> [REQUIREMENT] Please pick up the Apple Data Detectors passage below after its final sentence and carry it forward.

++++ TEXT SEGMENT

Because Apple Data Detectors is a general-purpose programmable engine (not merely a collection of specific detectors and actions), it has the potential to transform the way users work. Without the need to modify data by changing them into objects, or database-readable data, or any other complex format, a powerful new capability is introduced into the system. Any Macintosh application can provide information to Apple Data Detectors, and any scriptable application can respond to Apple Data Detector actions, without having to change in any way. The capability to work within existing documents provides immediate user value and leverages the data the user is already working with. Of course structures in other formats such as objects (in the object-oriented sense) are amenable to the parsing and scripting capabilities in Apple Data Detectors; it is a flexible technology that can evolve and grow with changes in data formats.
Apple Data Detectors assumes a world of heterogeneous data in the user's machine — the data come from different applications, in different file formats. For example, it makes sense to put an address in an address book whether the address comes from a message sent in any one of several mail programs, or appears in a downloaded document, or is in another address book the user is maintaining. Apple Data Detectors is a pervasive technology, giving the user access to actions appropriate for the data in an entire set of documents.
Collaborative vs. autonomous agents
The current user interface of Apple Data Detectors in which the user selects data and actions results in a collaborative agent. The user participates by signaling that structures of interest occur in a document and by verifying that an action is appropriate by selecting it from the menu (Figure 1). Apple Data Detectors participates by recognizing structures, offering appropriate actions, sending data to the target application, opening the target application, and performing any other actions specified in the action scripts.

++++++++
++++ INFORMATION SUPPLIED

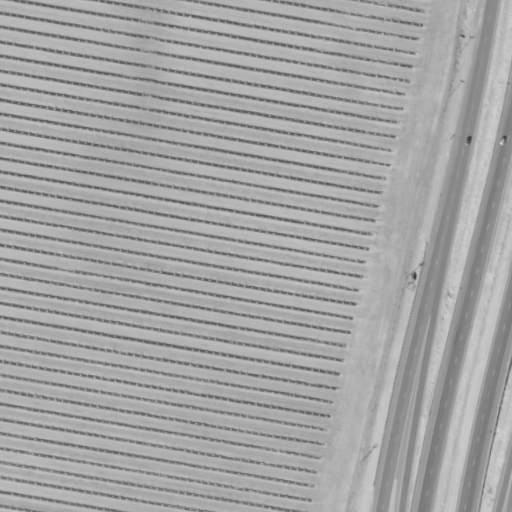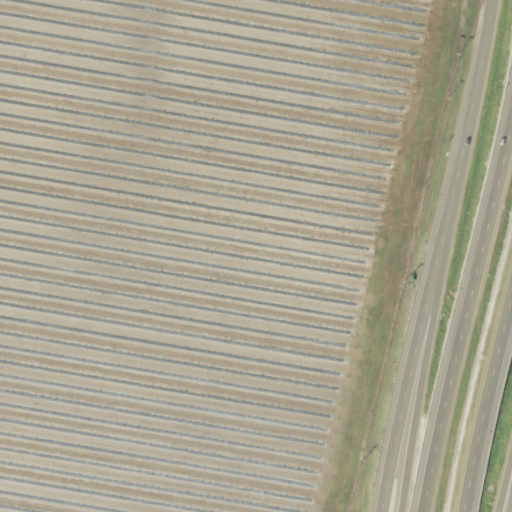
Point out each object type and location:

++++++++

> [EXERCISE RESULT]
Apple Data Detectors therefore meets our criterion of agency: the ability to infer appropriate high-level goals from user actions and requests, and take appropriate action to achieve those goals. These capabilities are realized in a collaboration between the user and the agent. As we observed earlier, one of our guiding design principles was to let the computer do what it is good at and let people do what they are good at. When the user invokes Apple Data Detectors on a region of text in a document, he or she is saying, in effect, "Find the important stuff in here and help me do reasonable things to it." The user can be imprecise, throwing Data Detectors a broad hint that there's something of interest, then Data Detectors uses its knowledge of the structures and actions of interest to the user to "do the right thing." Users work on their tasks in terms of high-level goals, e.g., put this address in my address book — not at the level of opening folders, clicking on icons, cutting and pasting. Direct manipulation — at this level — is a wasteful, frustrating way for users to interact with machines that are capable of showing more intelligence.
The need to choose a particular action is actually an artifact of Apple Data Detectors' ability to find more than one structure in a selection and the need to offer more than one action for the same structure (e.g., open URL, or place URL in hotlist). But this is of benefit to users in terms of their being able to choose the structure that will be operated upon, and to choose the action that will be carried out — users remain in control of their work with the computer at all times.
Developer and user interest
The response of users and application developers to Apple Data Detectors has been extremely positive. The code required to implement detectors and actions is seen by developers as small enough that they are eager to link their applications into the technology. Users see it as a valuable way to rid themselves of annoying bits of detailed interaction. At the same time, our users and developers are surprising us with new uses for Apple Data Detectors. For instance, one customer considered how scientific analyses might be started on a Macintosh using Apple Data Detectors to find structures of interest, with subsequent stages of analysis carried out by opening a network connection and passing the detected information to a specialized application running on a Unix workstation. This example, and many others, emphasize the importance of the scripting layer in Data Detectors, and the need for actions to be able to do more than simply launch applications in response to the detection of a data type.
Making it real
Apple Data Detectors started out as a project in the Apple Research Laboratories (formerly the Advanced Technology Group), where the initial prototypes were designed and developed. As a research group, Apple Labs has no facilities for shipping products; hence, commercialization of the idea was only possible by working with the product development side of Apple. It is worth reflecting on how this happened, as some interesting perspectives on technology transfer follow.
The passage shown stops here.